Title: Impact of climate change on site characteristics of eight major astronomical observatories using high-resolution global climate projections until 2050
Authors: C. Haslebacher , M.-E. Demory, B.-O. Demory, M. Sarazin, and P. L. Vidale
First Author’s Institution: Center for Space and Habitability and Department of Space
It has become clear that every place on the planet will have to deal with some effect of anthropogenic climate change in the coming decades. People in astronomy, however low in number, have a disproportionately large impact both on a personal level as well as in terms of infrastructure. Luckily, there are many ways for improvement.
However, now that the environmental change motor has started, every part of society will need to solve the problems coming with its increasing effects. Will astronomers also see some major changes coming through? Now we can wonder, what about our observatories? While looking away from Earth, would they see the environment changing?
Short answer: Yes
For the long(er) answer, merily read along! Now, to be fully clear, we are talking about the ground-based observatories here on Earth. The ones in space don’t really have an atmosphere or climate change to consider once they’re up there (although getting them there certainly doesn’t help solving the problem).
Today’s study took a detailed look into eight major observing sites (also shown in Figure 1):
- Mauna Kea, Island of Hawaii, USA
- San Pedro Mártir in Baja California, Mexico
- Cerro Paranal, Cerro Tololo and La Silla, Chile
- La Palma, Canary Islands, Spain
- Sutherland, South Africa
- Siding Spring, Australia
In order to have a really great ground-based observing site, a few local characteristics are desirable. We need the air as dry as possible, more moisture only decreases the quality of the observation. A large elevation is also optimal (less atmosphere = less trouble). Also, as few clouds as possible would be optimal; the sun isn’t very able to pierce through thick clouds, stars or other objects at night don’t do much better sadly.
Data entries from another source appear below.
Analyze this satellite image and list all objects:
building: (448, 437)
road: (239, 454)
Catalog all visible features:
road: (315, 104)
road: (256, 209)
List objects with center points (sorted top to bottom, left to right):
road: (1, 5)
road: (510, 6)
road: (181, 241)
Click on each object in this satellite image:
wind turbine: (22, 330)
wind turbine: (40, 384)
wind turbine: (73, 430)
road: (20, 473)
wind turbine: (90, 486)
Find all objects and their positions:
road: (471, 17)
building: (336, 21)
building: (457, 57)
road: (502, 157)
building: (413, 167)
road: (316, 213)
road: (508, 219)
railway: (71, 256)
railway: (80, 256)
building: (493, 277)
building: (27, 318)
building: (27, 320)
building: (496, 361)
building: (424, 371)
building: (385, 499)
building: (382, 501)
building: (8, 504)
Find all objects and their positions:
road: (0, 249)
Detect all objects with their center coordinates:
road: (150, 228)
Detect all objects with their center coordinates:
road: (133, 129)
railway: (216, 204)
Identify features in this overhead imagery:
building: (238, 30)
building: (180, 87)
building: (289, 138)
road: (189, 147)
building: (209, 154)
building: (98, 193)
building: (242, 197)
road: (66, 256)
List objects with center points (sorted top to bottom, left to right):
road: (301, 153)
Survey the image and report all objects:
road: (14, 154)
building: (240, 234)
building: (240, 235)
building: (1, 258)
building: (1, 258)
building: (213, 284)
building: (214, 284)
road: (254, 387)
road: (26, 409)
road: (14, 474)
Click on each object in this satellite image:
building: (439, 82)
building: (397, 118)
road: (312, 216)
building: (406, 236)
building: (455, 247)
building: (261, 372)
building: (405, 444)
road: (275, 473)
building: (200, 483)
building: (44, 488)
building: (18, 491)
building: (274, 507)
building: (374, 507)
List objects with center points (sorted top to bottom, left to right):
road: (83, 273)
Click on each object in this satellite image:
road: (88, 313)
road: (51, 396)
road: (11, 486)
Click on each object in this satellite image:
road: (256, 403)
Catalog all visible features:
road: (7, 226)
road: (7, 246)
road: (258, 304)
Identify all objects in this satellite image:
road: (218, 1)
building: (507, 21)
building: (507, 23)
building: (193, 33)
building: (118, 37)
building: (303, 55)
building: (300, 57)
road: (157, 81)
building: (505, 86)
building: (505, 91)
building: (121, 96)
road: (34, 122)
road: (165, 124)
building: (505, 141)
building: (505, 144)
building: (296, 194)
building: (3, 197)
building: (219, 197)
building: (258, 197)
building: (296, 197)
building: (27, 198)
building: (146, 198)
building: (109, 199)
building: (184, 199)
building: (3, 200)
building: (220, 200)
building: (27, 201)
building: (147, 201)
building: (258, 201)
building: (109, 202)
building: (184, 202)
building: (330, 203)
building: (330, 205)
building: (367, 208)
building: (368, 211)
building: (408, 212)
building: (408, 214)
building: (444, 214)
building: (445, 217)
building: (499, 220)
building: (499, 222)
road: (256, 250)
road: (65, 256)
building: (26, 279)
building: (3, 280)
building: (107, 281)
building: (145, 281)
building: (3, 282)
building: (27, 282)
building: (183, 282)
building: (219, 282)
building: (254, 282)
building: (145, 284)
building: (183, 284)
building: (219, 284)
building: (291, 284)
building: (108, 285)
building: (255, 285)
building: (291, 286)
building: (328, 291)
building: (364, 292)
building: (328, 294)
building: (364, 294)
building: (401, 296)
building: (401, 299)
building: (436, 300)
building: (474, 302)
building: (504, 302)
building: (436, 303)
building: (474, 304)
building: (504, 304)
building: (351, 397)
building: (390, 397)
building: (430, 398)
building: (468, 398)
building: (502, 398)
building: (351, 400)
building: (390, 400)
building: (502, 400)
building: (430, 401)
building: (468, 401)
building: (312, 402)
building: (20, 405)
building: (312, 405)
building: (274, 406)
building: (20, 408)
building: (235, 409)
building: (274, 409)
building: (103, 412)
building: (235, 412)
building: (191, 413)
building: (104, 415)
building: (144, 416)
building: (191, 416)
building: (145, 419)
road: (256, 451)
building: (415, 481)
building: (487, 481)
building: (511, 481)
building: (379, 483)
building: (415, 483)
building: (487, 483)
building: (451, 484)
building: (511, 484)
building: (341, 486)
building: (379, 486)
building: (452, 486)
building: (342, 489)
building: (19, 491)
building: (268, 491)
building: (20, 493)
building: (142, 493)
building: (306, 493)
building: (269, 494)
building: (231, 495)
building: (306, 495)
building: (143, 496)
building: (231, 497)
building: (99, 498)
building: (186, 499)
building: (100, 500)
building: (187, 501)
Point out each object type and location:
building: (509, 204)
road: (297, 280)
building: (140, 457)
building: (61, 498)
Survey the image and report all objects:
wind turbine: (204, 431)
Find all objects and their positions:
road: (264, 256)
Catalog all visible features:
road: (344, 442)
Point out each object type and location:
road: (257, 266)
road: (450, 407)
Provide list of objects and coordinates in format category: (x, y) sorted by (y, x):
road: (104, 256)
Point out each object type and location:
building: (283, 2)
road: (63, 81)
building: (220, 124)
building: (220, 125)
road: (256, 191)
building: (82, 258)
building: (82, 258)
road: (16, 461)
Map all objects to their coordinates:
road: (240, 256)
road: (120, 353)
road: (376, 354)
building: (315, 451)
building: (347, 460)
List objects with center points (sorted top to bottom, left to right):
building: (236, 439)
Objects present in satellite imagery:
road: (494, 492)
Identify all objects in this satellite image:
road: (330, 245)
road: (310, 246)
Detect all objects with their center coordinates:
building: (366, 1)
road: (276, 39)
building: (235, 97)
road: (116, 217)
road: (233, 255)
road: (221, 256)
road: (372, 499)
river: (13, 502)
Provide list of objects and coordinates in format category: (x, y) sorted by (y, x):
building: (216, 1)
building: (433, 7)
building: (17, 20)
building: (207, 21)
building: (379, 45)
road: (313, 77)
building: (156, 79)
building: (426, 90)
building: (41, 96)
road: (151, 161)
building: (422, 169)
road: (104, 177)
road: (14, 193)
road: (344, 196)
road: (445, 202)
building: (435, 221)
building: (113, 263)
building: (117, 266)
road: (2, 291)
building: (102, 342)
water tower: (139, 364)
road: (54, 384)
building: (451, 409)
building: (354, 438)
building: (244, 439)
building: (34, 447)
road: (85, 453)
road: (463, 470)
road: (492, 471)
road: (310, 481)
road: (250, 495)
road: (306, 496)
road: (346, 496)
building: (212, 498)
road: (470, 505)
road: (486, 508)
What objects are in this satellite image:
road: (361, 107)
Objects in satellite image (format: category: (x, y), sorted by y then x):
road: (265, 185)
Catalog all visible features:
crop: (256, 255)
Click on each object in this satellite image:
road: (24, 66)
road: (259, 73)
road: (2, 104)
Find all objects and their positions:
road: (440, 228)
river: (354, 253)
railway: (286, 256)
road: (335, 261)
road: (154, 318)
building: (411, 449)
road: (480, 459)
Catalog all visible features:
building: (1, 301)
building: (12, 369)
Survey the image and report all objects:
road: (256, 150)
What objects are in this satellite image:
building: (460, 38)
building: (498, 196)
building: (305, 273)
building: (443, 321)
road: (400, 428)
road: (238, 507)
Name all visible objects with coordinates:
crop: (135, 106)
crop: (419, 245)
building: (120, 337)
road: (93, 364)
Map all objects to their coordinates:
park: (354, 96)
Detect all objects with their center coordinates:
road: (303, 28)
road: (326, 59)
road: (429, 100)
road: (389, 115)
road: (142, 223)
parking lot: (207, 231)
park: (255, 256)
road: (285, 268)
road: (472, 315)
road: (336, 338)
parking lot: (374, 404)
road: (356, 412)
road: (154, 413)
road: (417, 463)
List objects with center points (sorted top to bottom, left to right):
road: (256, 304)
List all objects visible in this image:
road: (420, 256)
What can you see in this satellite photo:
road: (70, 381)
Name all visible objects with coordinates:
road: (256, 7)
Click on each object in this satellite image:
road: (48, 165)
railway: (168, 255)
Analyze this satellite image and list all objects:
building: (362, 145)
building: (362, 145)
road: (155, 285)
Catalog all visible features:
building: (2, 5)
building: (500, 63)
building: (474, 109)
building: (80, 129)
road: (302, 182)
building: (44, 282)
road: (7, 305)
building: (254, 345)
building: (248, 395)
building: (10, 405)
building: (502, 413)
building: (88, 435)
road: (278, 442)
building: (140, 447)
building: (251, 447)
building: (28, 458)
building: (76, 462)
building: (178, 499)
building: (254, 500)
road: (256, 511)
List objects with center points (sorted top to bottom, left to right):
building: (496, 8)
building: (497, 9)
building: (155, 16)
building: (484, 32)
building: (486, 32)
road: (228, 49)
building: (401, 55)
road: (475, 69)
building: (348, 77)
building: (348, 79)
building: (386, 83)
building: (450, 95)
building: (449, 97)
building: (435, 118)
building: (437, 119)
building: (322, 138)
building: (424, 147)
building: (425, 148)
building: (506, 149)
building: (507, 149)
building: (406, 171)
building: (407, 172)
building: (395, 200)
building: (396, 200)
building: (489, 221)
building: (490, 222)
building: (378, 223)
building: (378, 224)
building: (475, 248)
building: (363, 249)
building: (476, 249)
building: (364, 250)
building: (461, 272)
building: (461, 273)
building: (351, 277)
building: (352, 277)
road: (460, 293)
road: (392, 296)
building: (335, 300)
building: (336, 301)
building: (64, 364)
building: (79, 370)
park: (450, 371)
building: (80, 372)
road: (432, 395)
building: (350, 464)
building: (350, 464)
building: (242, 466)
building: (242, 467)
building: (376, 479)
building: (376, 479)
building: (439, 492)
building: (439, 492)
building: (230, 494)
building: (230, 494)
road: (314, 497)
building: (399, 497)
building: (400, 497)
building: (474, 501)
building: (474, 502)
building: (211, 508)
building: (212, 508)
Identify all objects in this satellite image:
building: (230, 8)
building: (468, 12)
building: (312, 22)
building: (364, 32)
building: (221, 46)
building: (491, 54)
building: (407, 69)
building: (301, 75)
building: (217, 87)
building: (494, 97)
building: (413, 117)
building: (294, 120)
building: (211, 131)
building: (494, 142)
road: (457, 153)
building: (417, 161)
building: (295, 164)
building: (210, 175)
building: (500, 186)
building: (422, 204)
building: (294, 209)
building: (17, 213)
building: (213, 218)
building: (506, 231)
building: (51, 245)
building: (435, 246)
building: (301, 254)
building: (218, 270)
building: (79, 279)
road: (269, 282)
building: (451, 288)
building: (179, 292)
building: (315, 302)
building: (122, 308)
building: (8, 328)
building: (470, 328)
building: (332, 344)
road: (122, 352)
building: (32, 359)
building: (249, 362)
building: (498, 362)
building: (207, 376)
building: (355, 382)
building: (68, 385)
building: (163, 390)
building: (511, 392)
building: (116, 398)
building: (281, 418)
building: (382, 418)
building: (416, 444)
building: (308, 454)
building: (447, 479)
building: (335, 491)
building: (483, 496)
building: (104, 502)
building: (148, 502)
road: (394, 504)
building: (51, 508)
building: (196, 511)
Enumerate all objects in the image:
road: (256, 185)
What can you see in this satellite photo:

Another eagerly sought-after property is good astronomical seeing: this tends to be better on mountain tops, so many observatories are built on mountains. Also, many astronomers like a good view (pun intended). The above eight observing sites have these properties in abundance, so many of the world’s most impressive telescopes can be found there.
Alright, the local properties at these sites are great for astronomical observations. But the question is: will it be the same in a few decades given the current accelerated global warming? This is what the authors of this paper studied. To do so, they looked at the following measurable quantities:
- Air temperature: influencing almost every other quantity in this list, it is also relatively easy to measure.
- Air humidity: local amount of water vapor in the air. If this is very high (like with mist), the telescope’s electronics are unlikely to take it well. Typically, telescopes are designed to shut down automatically when humidity becomes too high.
- Precipitable Water Vapor (PWV): imagine a column from the surface where the telescope stands on all the way to the upper atmosphere, and then take all the water in that column. If this is high, your telescope will see less good.
- Cloud cover: may be relatively self-explanatory! More clouds means less observing.
- Seeing: essentially driven by the local turbulence in the atmosphere. Lower turbulence leads to better seeing.
Although many of these quantities are monitored at the observing sites, most of the data has been collected for too short a time to make a confident conclusion about the impact of climate change happening on a decade scale.
So, we need more
Data! Data! Data!
One way to get loads of predictions to build upon is with simulations. In climate science, these are called Global Climate (or General Circulation) Models (GCM). The current ones, almost 70 years since the first GCM hit the market, are pretty powerful.
In this study, the authors used the PRIMAVERA models in the worst-case scenario, making a distinction between the models that incorporate ocean effects (coupled) models and those that don’t (atmospheric).
Another powerful tool used in climate science is a reanalysis, a climate simulation augmented with – often much more sparse – measurements serving as a good transition between empirical data and full simulations like GCMs. The authors made use of all three – measurement (also called in situ) data, reanalyses and GCMs – to see the impact on quantities described above.
An example of this is shown in Figure 2, showing the atmosphere temperature trend for the Mauna Kea site, where the temperature is clearly rising steadily.
An increasing temperature is coupled with a lot of other problems, but a direct consequence is an increased failure rate of the electronics of a telescope facility. This will become more and more frequent with rising temperatures. Not only the rising temperature will cause problems, also the local atmospheric water content at the observing sites is likely to increase as well. This leads to lower quality observations because of high water vapor in the air, along with decreased observation times as humidity becomes a bigger problem.
Currently, most observing sites do not take into account the effects of climate change when a new facility is built. As most of these effects will only accelerate in the coming decades, it will be increasingly important to have good estimates of the building site’s future conditions in order to mitigate environmental change effects on future telescopes.